Search code examples
javaspringreactive-programmingproject-reactor

Reactive web-crawler with limited concurrent request to the same domain


I'm working on an open-source web crawling project. I noticed that the application occasionally flood the websites it's crawling with requests (I get back 429 Too Many Requests). Because of this, I want to limit the concurrent request count to one with a one-second delay between requests for the same domain.

I figured out this code to do that:

Flux.generate(downloaderQueueConsumer)
    .doFirst(this::initializeProcessing)
    .flatMap(this::evaluateDocumentLocation)
    .groupBy(this::parseDocumentDomain, 100000)
    .flatMap(documentSourceItem1 -> documentSourceItem1
            .delayElements(Duration.ofSeconds(1))
            .doOnNext(this::incrementProcessedCount)
            .flatMap(this::downloadDocument)
            .flatMap(this::archiveDocument)
            .doOnNext(this::incrementArchivedCount)
    )
    .doFinally(this::finishProcessing)
    .subscribe();

My problem with this code is that it doesn't limit parallel request count to a domain to one. Is there a way to achieve that?


Solution

  • You'd probably need to maintain some sort of state external to the Flux if you wanted to do it this way - there's no obvious way to store and alter this sort of mutable data within the Flux itself.
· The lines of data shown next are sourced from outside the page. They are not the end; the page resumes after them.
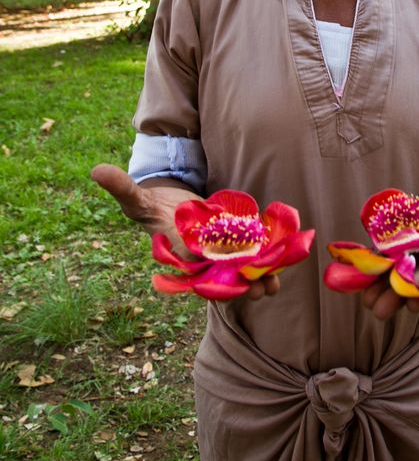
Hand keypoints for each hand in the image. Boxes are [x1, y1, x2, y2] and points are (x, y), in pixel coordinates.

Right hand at [91, 163, 279, 299]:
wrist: (168, 202)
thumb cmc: (151, 205)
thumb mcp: (136, 198)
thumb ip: (122, 188)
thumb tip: (96, 170)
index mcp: (177, 252)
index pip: (194, 268)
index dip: (212, 276)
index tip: (230, 279)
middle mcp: (198, 259)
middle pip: (220, 277)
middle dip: (240, 284)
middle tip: (259, 290)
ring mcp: (216, 255)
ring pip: (237, 273)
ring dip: (256, 279)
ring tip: (274, 287)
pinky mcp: (231, 246)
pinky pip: (247, 259)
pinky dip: (263, 263)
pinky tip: (280, 267)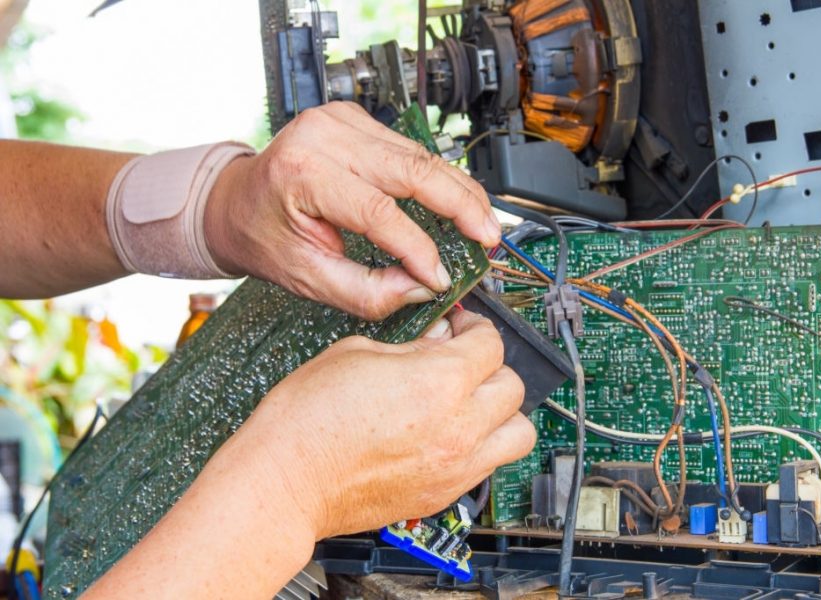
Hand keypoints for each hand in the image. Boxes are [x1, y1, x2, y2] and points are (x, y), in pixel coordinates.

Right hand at [84, 311, 531, 598]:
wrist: (283, 482)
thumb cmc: (305, 420)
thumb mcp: (356, 353)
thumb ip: (411, 344)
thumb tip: (440, 339)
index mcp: (439, 381)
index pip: (490, 342)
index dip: (475, 328)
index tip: (462, 329)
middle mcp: (459, 426)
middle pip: (513, 386)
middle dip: (491, 367)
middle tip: (464, 361)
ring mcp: (456, 466)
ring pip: (519, 433)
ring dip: (502, 413)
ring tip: (472, 404)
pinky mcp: (443, 494)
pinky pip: (489, 465)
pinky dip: (482, 446)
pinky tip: (450, 435)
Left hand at [205, 102, 500, 319]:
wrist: (235, 201)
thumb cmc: (262, 235)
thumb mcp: (305, 277)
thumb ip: (365, 290)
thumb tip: (421, 288)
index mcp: (302, 172)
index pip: (378, 211)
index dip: (419, 248)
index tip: (444, 278)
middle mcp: (323, 134)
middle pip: (413, 169)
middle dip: (460, 207)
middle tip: (488, 240)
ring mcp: (341, 120)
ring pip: (421, 155)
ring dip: (458, 192)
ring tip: (484, 225)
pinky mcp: (356, 120)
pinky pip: (411, 150)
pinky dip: (439, 179)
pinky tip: (458, 203)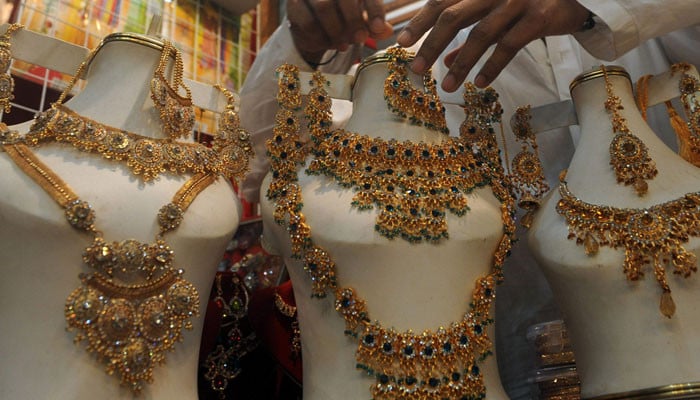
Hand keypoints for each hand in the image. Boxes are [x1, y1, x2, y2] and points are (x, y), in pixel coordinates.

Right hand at [287, 0, 393, 64]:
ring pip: (324, 8)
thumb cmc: (342, 20)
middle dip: (354, 21)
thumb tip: (387, 31)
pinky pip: (308, 23)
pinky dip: (321, 38)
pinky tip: (328, 44)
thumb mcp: (362, 23)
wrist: (312, 27)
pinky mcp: (293, 4)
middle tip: (360, 39)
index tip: (379, 28)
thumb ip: (374, 26)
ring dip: (337, 31)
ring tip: (344, 45)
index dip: (374, 10)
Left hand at [396, 0, 589, 90]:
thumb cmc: (530, 5)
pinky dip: (492, 66)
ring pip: (480, 34)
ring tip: (447, 88)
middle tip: (415, 70)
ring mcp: (517, 0)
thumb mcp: (496, 15)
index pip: (441, 1)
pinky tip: (479, 84)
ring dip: (460, 64)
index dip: (419, 21)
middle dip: (430, 44)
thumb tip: (444, 62)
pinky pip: (509, 44)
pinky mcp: (539, 16)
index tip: (401, 42)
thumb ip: (469, 34)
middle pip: (453, 16)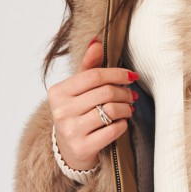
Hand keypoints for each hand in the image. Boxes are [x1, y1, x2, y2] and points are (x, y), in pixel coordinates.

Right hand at [48, 38, 138, 169]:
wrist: (68, 150)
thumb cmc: (76, 113)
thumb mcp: (78, 89)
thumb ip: (88, 66)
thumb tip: (97, 41)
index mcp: (58, 92)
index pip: (94, 76)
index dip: (117, 74)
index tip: (131, 77)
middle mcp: (61, 111)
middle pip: (105, 92)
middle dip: (124, 92)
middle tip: (132, 95)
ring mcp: (70, 131)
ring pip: (110, 111)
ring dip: (126, 108)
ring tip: (129, 108)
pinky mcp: (82, 147)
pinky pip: (113, 130)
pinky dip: (122, 124)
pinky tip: (122, 122)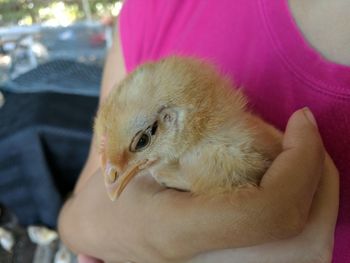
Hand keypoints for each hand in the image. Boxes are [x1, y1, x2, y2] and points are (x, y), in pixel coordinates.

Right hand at [59, 108, 334, 262]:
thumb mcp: (134, 157)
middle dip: (317, 174)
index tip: (300, 120)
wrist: (105, 237)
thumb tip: (249, 122)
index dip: (298, 162)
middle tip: (302, 134)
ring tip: (298, 156)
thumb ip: (188, 137)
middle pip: (304, 237)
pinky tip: (287, 182)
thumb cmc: (112, 196)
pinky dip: (306, 212)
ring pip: (308, 249)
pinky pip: (295, 252)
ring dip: (316, 193)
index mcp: (179, 232)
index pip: (267, 211)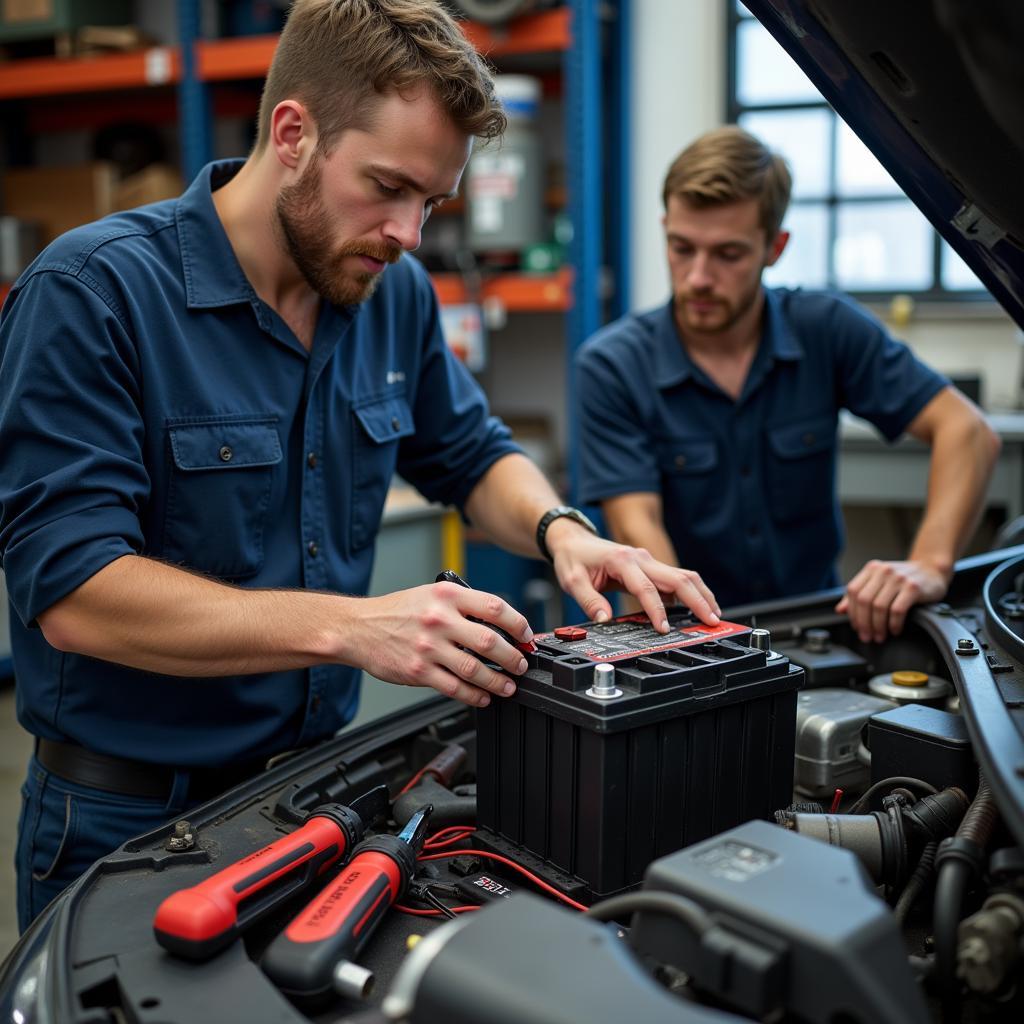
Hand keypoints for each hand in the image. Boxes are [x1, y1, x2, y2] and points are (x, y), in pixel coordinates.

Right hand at [355, 582, 533, 707]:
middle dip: (513, 657)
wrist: (359, 628)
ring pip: (474, 669)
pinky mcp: (418, 671)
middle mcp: (439, 620)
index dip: (517, 623)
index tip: (525, 635)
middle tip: (521, 665)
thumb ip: (463, 606)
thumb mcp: (432, 595)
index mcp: (447, 596)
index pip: (494, 607)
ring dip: (498, 681)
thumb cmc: (397, 611)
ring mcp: (428, 647)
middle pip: (490, 641)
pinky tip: (483, 697)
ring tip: (509, 685)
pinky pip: (454, 688)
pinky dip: (474, 695)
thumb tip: (498, 625)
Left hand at [544, 519, 720, 632]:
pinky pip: (676, 578)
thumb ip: (589, 600)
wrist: (573, 540)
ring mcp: (649, 561)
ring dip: (701, 594)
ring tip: (714, 615)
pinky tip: (699, 607)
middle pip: (679, 578)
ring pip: (683, 575)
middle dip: (698, 600)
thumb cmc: (573, 559)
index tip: (664, 629)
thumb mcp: (572, 580)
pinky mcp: (651, 566)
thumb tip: (605, 620)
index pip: (646, 588)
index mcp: (622, 561)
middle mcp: (641, 558)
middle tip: (712, 621)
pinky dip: (691, 592)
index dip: (657, 610)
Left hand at [836, 559, 950, 642]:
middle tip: (867, 637)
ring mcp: (898, 578)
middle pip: (864, 600)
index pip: (853, 591)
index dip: (852, 612)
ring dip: (878, 626)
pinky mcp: (913, 587)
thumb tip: (840, 610)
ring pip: (879, 607)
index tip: (856, 627)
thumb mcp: (879, 581)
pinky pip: (897, 610)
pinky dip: (893, 624)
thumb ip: (860, 593)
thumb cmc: (904, 579)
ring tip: (880, 636)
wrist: (932, 570)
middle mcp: (883, 571)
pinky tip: (895, 630)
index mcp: (871, 569)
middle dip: (863, 623)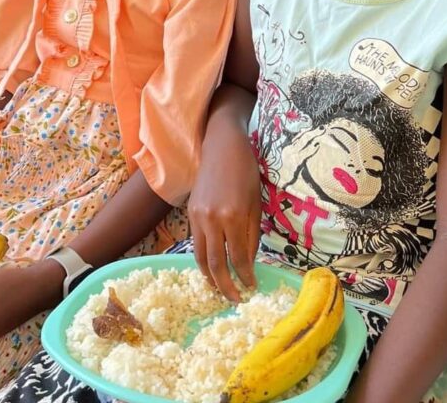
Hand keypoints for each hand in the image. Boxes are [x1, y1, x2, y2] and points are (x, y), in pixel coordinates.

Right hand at [189, 134, 261, 301]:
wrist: (222, 148)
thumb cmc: (246, 173)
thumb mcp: (256, 204)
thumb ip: (252, 235)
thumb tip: (249, 263)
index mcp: (234, 216)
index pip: (239, 257)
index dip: (245, 276)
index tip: (252, 287)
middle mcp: (212, 219)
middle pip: (216, 263)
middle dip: (226, 286)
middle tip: (234, 299)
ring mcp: (198, 217)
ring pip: (201, 257)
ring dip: (210, 277)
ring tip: (220, 289)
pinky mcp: (190, 214)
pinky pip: (196, 243)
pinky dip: (203, 259)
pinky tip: (211, 267)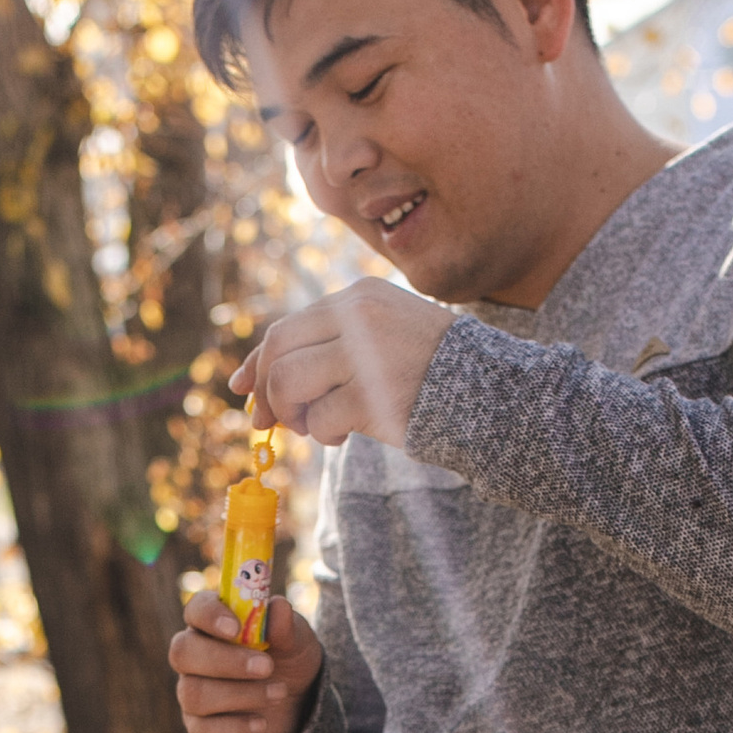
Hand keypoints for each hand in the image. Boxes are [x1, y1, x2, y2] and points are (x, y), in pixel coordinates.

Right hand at [169, 584, 323, 732]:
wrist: (296, 708)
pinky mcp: (201, 730)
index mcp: (212, 624)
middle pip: (183, 653)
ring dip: (241, 694)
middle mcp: (194, 657)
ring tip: (279, 693)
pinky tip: (261, 724)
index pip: (195, 610)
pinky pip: (204, 732)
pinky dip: (236, 728)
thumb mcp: (297, 642)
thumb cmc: (287, 662)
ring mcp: (193, 693)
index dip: (209, 616)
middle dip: (226, 660)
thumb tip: (279, 607)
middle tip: (267, 667)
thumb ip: (287, 626)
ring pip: (195, 693)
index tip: (235, 627)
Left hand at [232, 279, 450, 448]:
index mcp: (358, 297)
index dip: (257, 362)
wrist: (489, 392)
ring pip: (289, 382)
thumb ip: (329, 347)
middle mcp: (358, 317)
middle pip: (278, 351)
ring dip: (291, 414)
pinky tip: (342, 435)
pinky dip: (322, 434)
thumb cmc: (430, 370)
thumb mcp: (381, 337)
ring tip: (313, 426)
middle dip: (266, 391)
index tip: (243, 388)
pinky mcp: (372, 396)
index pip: (286, 328)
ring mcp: (365, 355)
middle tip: (271, 420)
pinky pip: (320, 418)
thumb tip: (255, 383)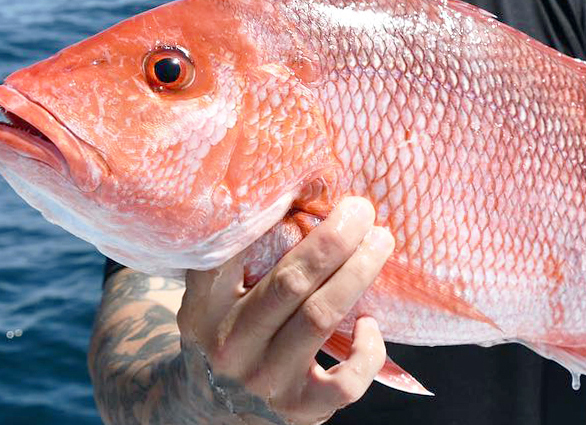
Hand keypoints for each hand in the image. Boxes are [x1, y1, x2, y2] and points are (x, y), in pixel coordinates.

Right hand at [176, 197, 394, 424]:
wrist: (211, 405)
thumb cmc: (228, 325)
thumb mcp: (215, 292)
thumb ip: (241, 251)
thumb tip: (300, 183)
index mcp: (205, 306)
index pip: (232, 253)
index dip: (273, 216)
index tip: (309, 186)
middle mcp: (230, 344)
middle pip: (291, 282)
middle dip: (334, 239)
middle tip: (362, 209)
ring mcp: (264, 380)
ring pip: (320, 319)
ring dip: (358, 273)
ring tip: (380, 241)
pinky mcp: (298, 409)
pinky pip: (344, 383)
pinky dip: (367, 351)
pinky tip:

    That being said, this isn't the approach I'd recommend for rate limiting - I've instead done something similar to the following which is a nicer and more robust solution:

    • Map a 429 status code to a "rate limit" exception (you'll likely need to define this exception type yourself)
    • Pull in reactor-extra, then use Retry to use exponential backoff with jitter (or whatever backoff strategy you prefer.)

    This will give you more control over your specific retry strategy as well as likely making your code more readable.